Dies Irae, de Sequens van de Requiemmis in het huidige Missale Romanum, geroemd als parel van dichtkunst (daarentegen schrijft de Dominicaan Sixtus Senensis in de Biblioth. Sacra, Venetië 1566: „inconditus rhythmus”), een klaaglied, waarin het laatste oordeel wordt beschreven. De d. i. was oorspronkelijk een rijmgebed voor privaat gebruik; vandaar het gebruik van het enkelvoud en in tegenstelling hiermee de latere bijvoeging aan het einde: Pie Jesu, Domine, dona eis requiem. De oude teksten verschillen hier en daar.
De oudste tekstbronnen zijn thans 2 Franciscaner-Missaals te Napels en Rome (13e eeuw), een Franciscaner-Brevier te Assisi (daar later bijgevoegd omstreeks 1300) en een Franciscaner-Graduale te Rome (14e eeuw). In het missale Romanum verschijnt de d. i. in de uitgave te Venetië in 1479, 1481, 1482, 1493. Vervaardiger is waarschijnlijk de Franciscaan Thomas van Celano, gest. na 1250. Van de d. i. bestaan vele vertalingen, zoo zijn meer dan 150 Engelsche bekend; in ‘t Nederl. door F. Stokvis S. J. in „Lijdens-Hymnen der Katholieke Kerk,” P. van der Ploeg in „Het Kerkelijk Jaar”, J. Boelen S. J. in de „Studiën (dl. 74; 1911), Fr. Drijvers in het „Volksmisboek”, verschenen bij Paul Brand, Bussum (1915); in het Friesch door Joh.

# Datarecords
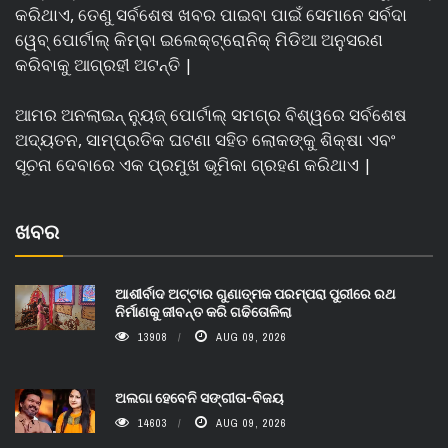
କରିଥାଏ, ତେଣୁ ସର୍ବଶେଷ ଖବର ପାଇବା ପାଇଁ ସେମାନେ ସର୍ବଦା
ୱେବ୍ ପୋର୍ଟାଲ୍ କିମ୍ବା ଇଲେକ୍ଟ୍ରୋନିକ୍ ମିଡିଆ ଅନୁସରଣ
କରିବାକୁ ଆଗ୍ରହୀ ଅଟନ୍ତି |
ଆମର ଅନଲାଇନ୍ ନ୍ୟୁଜ୍ ପୋର୍ଟାଲ୍ ସମଗ୍ର ବିଶ୍ୱରେ ସର୍ବଶେଷ
ଅଦ୍ୟତନ, ସାମ୍ପ୍ରତିକ ଘଟଣା ସହିତ ଲୋକଙ୍କୁ ଶିକ୍ଷା ଏବଂ
ସୂଚନା ଦେବାରେ ଏକ ପ୍ରମୁଖ ଭୂମିକା ଗ୍ରହଣ କରିଥାଏ |
ଖବର
ଆଶୀର୍ବାଦ ଅଟ୍ଟାର ଗୁଣାତ୍ମକ ପରମ୍ପରା ପୁରୀରେ ରଥ
ନିର୍ମାଣକୁ ଜୀବନ୍ତ କରି ଗଢିତୋଳିଲା
13908
AUG 09, 2026
ଅଲଗା ହେବେନି ସଙ୍ଗୀତା-ବିଜୟ
14603
AUG 09, 2026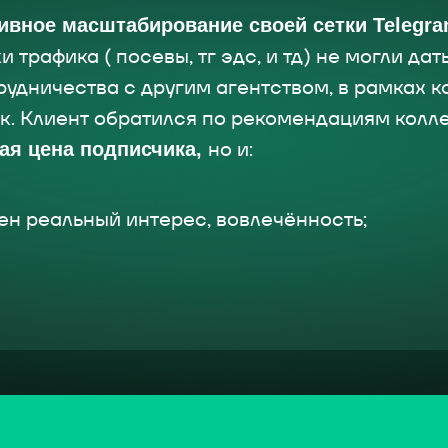
ивное масштабирование своей сетки Telegra
 трафика ( посевы, тг эдс, и тд) не могли да
удничества с другим агентством, в рамках к
. Клиент обратился по рекомендациям колле
но и:
ая цена подписчика,
н реальный интерес, вовлечённость;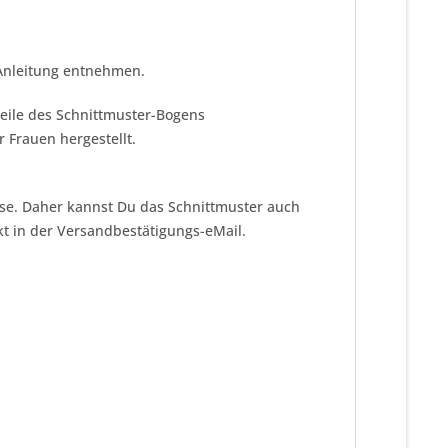
 Anleitung entnehmen.
teile des Schnittmuster-Bogens
 Frauen hergestellt.
eise. Daher kannst Du das Schnittmuster auch
kt in der Versandbestätigungs-eMail.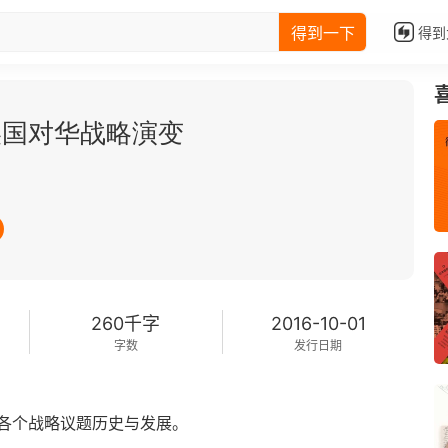
得到一下
得到
美国对华战略演变
260千字
2016-10-01
字数
发行日期
各个战略议题历史与发展。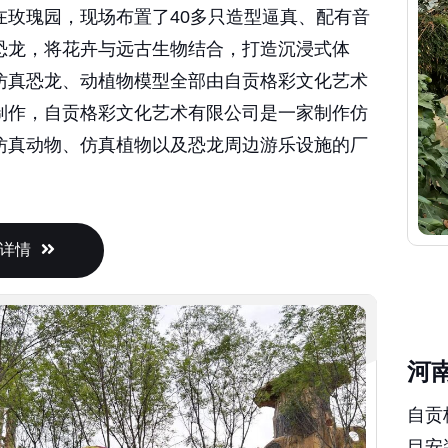
在玫瑰园，现场布置了40多只造型逼真、配有音
恐龙，将花卉与远古生物结合，打造沉浸式体
仿真恐龙、动植物模型全部由自贡格彩文化艺术
制作，自贡格彩文化艺术有限公司是一家制作仿
仿真动物、仿真植物以及恐龙周边游乐设施的厂
详情
河
自贡
目安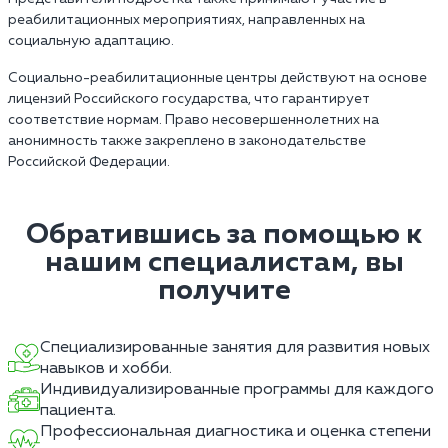
реабилитационных мероприятиях, направленных на
социальную адаптацию.
Социально-реабилитационные центры действуют на основе
лицензий Российского государства, что гарантирует
соответствие нормам. Право несовершеннолетних на
анонимность также закреплено в законодательстве
Российской Федерации.
Обратившись за помощью к
нашим специалистам, вы
получите
Специализированные занятия для развития новых
навыков и хобби.
Индивидуализированные программы для каждого
пациента.
Профессиональная диагностика и оценка степени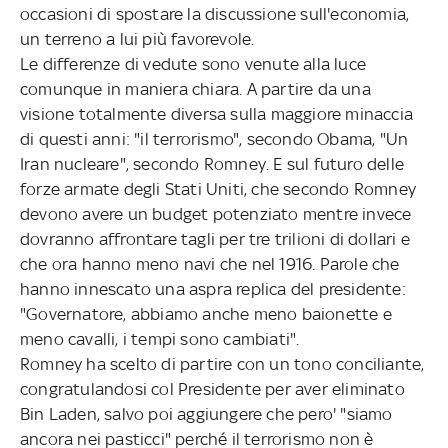
occasioni di spostare la discussione sull'economia,
un terreno a lui più favorevole.
Le differenze di vedute sono venute alla luce
comunque in maniera chiara. A partire da una
visione totalmente diversa sulla maggiore minaccia
di questi anni: "il terrorismo", secondo Obama, "Un
Iran nucleare", secondo Romney. E sul futuro delle
forze armate degli Stati Uniti, che secondo Romney
devono avere un budget potenziato mentre invece
dovranno affrontare tagli per tre trilioni di dollari e
che ora hanno meno navi che nel 1916. Parole che
hanno innescato una aspra replica del presidente:
"Governatore, abbiamo anche meno baionette e
meno cavalli, i tempi sono cambiati".
Romney ha scelto di partire con un tono conciliante,
congratulandosi col Presidente per aver eliminato
Bin Laden, salvo poi aggiungere che pero' "siamo
ancora nei pasticci" perché il terrorismo non è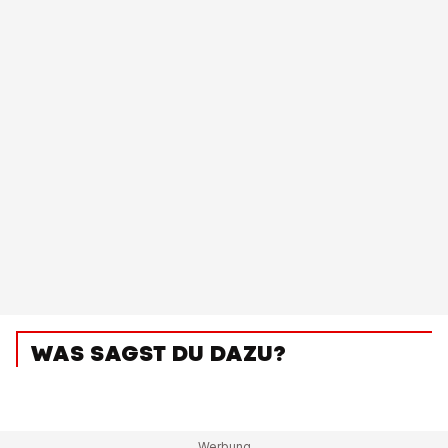
WAS SAGST DU DAZU?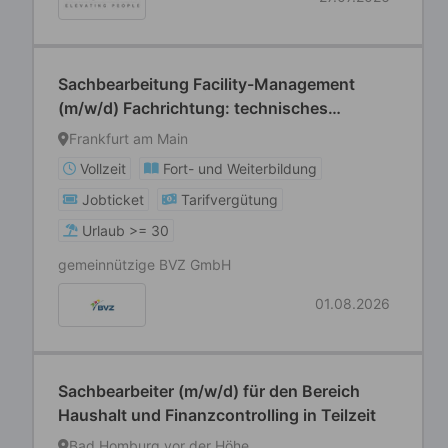
Sachbearbeitung Facility-Management
(m/w/d) Fachrichtung: technisches
Gebäudemanagement
Frankfurt am Main
Vollzeit
Fort- und Weiterbildung
Jobticket
Tarifvergütung
Urlaub >= 30
gemeinnützige BVZ GmbH
01.08.2026
Sachbearbeiter (m/w/d) für den Bereich
Haushalt und Finanzcontrolling in Teilzeit
Bad Homburg vor der Höhe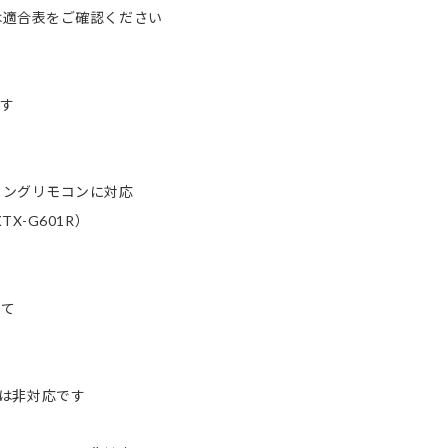
は適合表をご確認ください
ます
リングリモコンに対応
-G601R）
いて
)は非対応です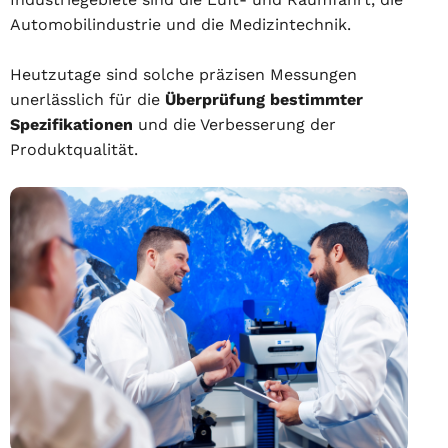
Automobilindustrie und die Medizintechnik.
Heutzutage sind solche präzisen Messungen
unerlässlich für die
Überprüfung bestimmter
Spezifikationen
und die Verbesserung der
Produktqualität.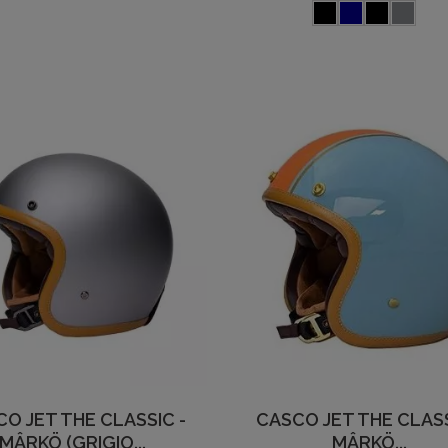
O JET THE CLASSIC -
CASCO JET THE CLASS
MÂRKÖ (GRIGIO...
MÂRKÖ...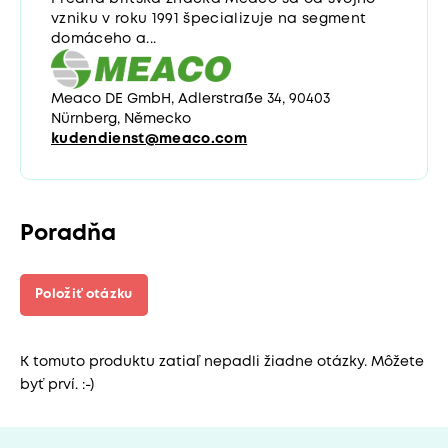
vzniku v roku 1991 špecializuje na segment
domáceho a...
Meaco DE GmbH, Adlerstraße 34, 90403
Nürnberg, Německo
kudendienst@meaco.com
Poradňa
Položiť otázku
K tomuto produktu zatiaľ nepadli žiadne otázky. Môžete
byť prví. :-)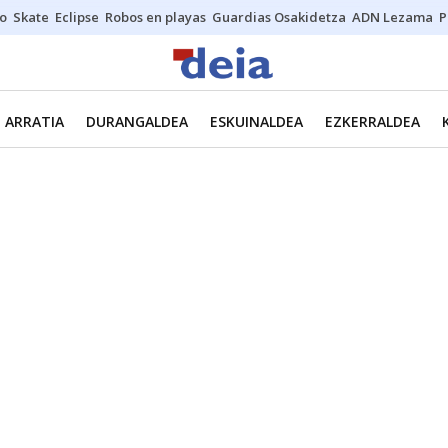
o
Skate
Eclipse
Robos en playas
Guardias Osakidetza
ADN Lezama
P
ARRATIA
DURANGALDEA
ESKUINALDEA
EZKERRALDEA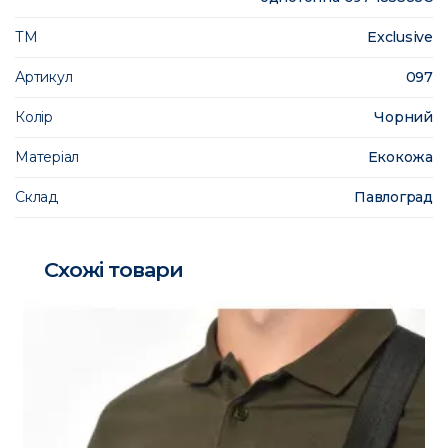
ТМ
Exclusive
Артикул
097
Колір
Чорний
Матеріал
Екокожа
Склад
Павлоград
Схожі товари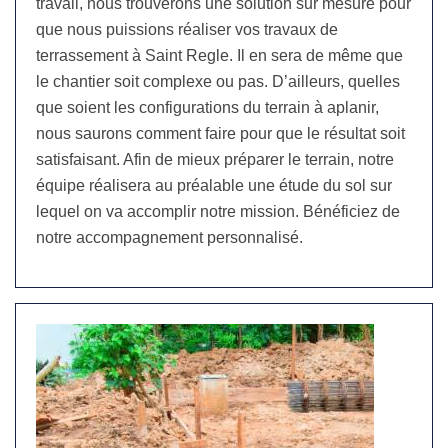
travail, nous trouverons une solution sur mesure pour
que nous puissions réaliser vos travaux de
terrassement à Saint Regle. Il en sera de même que
le chantier soit complexe ou pas. D’ailleurs, quelles
que soient les configurations du terrain à aplanir,
nous saurons comment faire pour que le résultat soit
satisfaisant. Afin de mieux préparer le terrain, notre
équipe réalisera au préalable une étude du sol sur
lequel on va accomplir notre mission. Bénéficiez de
notre accompagnement personnalisé.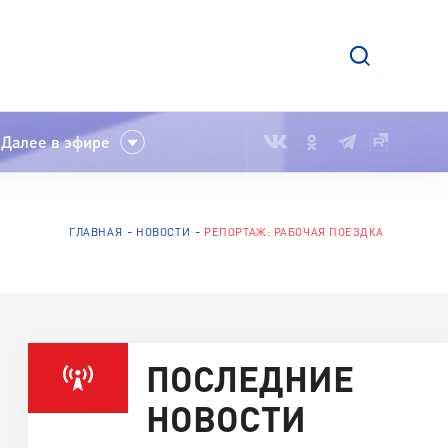
Далее в эфире
ГЛАВНАЯ
НОВОСТИ
РЕПОРТАЖ: РАБОЧАЯ ПОЕЗДКА
ПОСЛЕДНИЕ
НОВОСТИ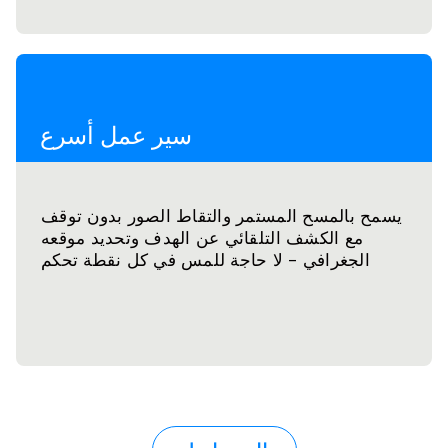
سير عمل أسرع
يسمح بالمسح المستمر والتقاط الصور بدون توقف
مع الكشف التلقائي عن الهدف وتحديد موقعه
الجغرافي - لا حاجة للمس في كل نقطة تحكم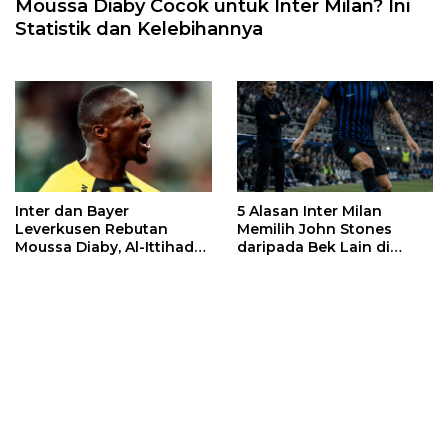
Moussa Diaby Cocok untuk Inter Milan? Ini
Statistik dan Kelebihannya
Inter dan Bayer
5 Alasan Inter Milan
Leverkusen Rebutan
Memilih John Stones
Moussa Diaby, Al-Ittihad
daripada Bek Lain di
Pasang Syarat
Bursa Transfer 2026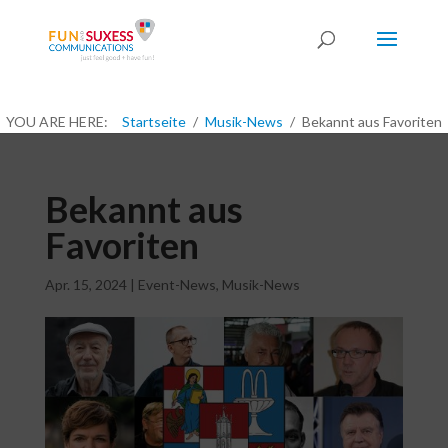
YOU ARE HERE:
Startseite
Musik-News
Bekannt aus Favoriten
Bekannt aus
Favoriten
Apr. 15, 2024
|
Event-News
,
Musik-News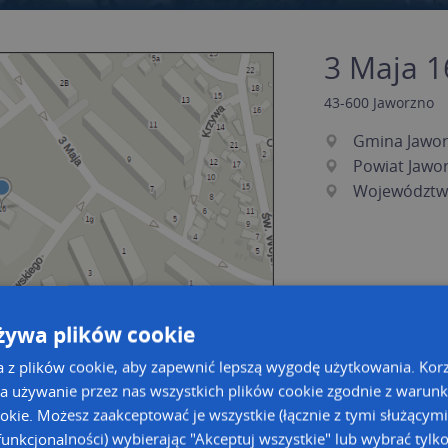
3 Maja 16
43-600
Jaworzno
Gmina Jawo
Powiat Jawo
Województwo
żywa plików cookie
a z plików cookie, aby zapewnić lepszą wygodę użytkowania. Korzy
a używanie przez nas wszystkich plików cookie zgodnie z warun
a dużą mapę
a dużą mapę
ookie. Możesz zaakceptować je wszystkie (łącznie z tymi służącymi
unkcjonalności) wybierając "Akceptuj wszystkie" lub wybrać tylk
acja tras dla Twojej branży
Kreatorze map Targeo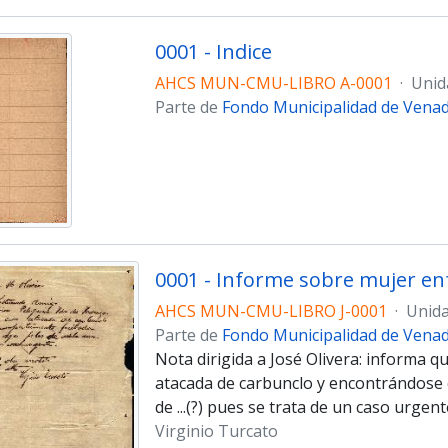
0001 - Indice
AHCS MUN-CMU-LIBRO A-0001
·
Unid
Parte de
Fondo Municipalidad de Vena
0001 - Informe sobre mujer en
AHCS MUN-CMU-LIBRO J-0001
·
Unida
Parte de
Fondo Municipalidad de Vena
Nota dirigida a José Olivera: informa 
atacada de carbunclo y encontrándose 
de ...(?) pues se trata de un caso urgent
Virginio Turcato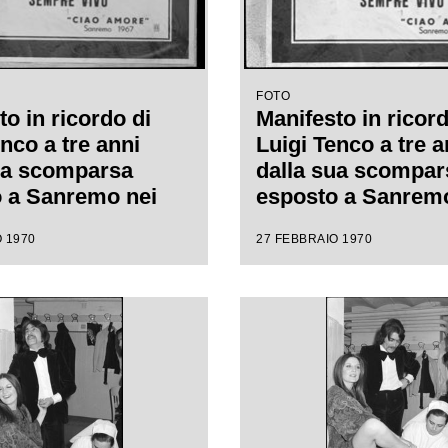
FOTO
o in ricordo di
Manifesto in ricord
nco a tre anni
Luigi Tenco a tre a
ua scomparsa
dalla sua scompar
 a Sanremo nei
esposto a Sanremo
el XX Festival
giorni del XX Festi
 1970
27 FEBBRAIO 1970
nzone italiana
della canzone itali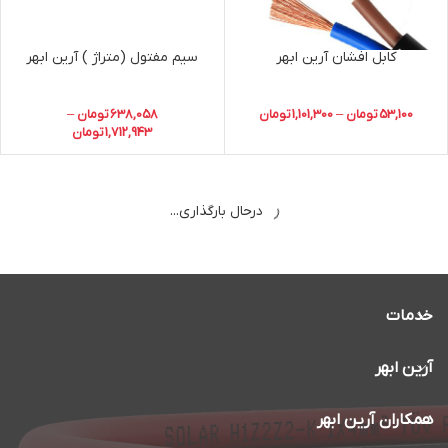
کابل افشان آرین ابهر
سیم مفتول (متراژ ) آرین ابهر
53,100
تومان
–
1,101,300
تومان
638,058
تومان
–
1,712,943
تومان
سیم افشان (حلقه ) آرین ابهر
کابل پنل خورشیدی (سولار)
1,507,362
تومان
–
149,640
تومان
–
220,893
تومان
85,845,510
تومان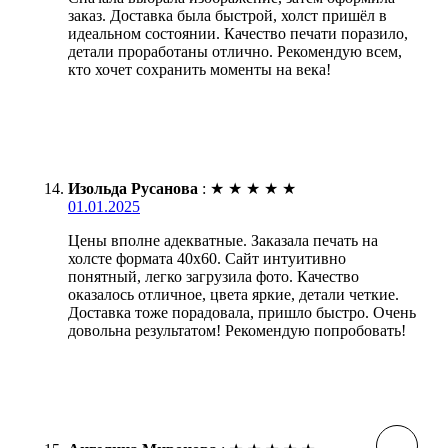
заказ. Доставка была быстрой, холст пришёл в
идеальном состоянии. Качество печати поразило,
детали проработаны отлично. Рекомендую всем,
кто хочет сохранить моменты на века!
Изольда Русанова
:
★
★
★
★
★
01.01.2025
Цены вполне адекватные. Заказала печать на
холсте формата 40х60. Сайт интуитивно
понятный, легко загрузила фото. Качество
оказалось отличное, цвета яркие, детали четкие.
Доставка тоже порадовала, пришло быстро. Очень
довольна результатом! Рекомендую попробовать!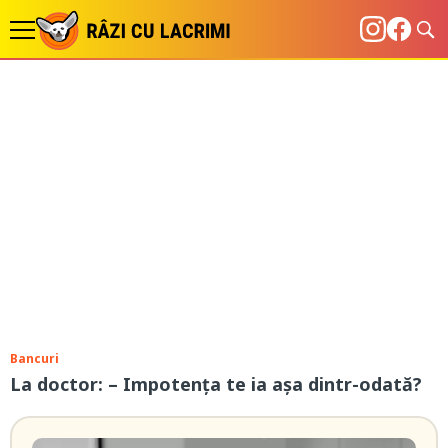
Bancuri
La doctor: – Impotența te ia așa dintr-odată?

# Opdracht
Schrijf de tekst over het Dies Irae verder, aansluitend op het laatste stuk dat er staat.

# Verwacht antwoord
Rijpsma. Het is o. a. getoonzet door Mozart en Haydn, ook overgenomen in Protestantsche kerkboeken, bijv. in het Duitsche „Tag des Zorns, o Tag voll Grauen”. Voor velen is de klank ervan bekend uit Goethe’s Faust. Vgl. Dr. N. Gihr, Die Sequenzen des römischen Messbuches.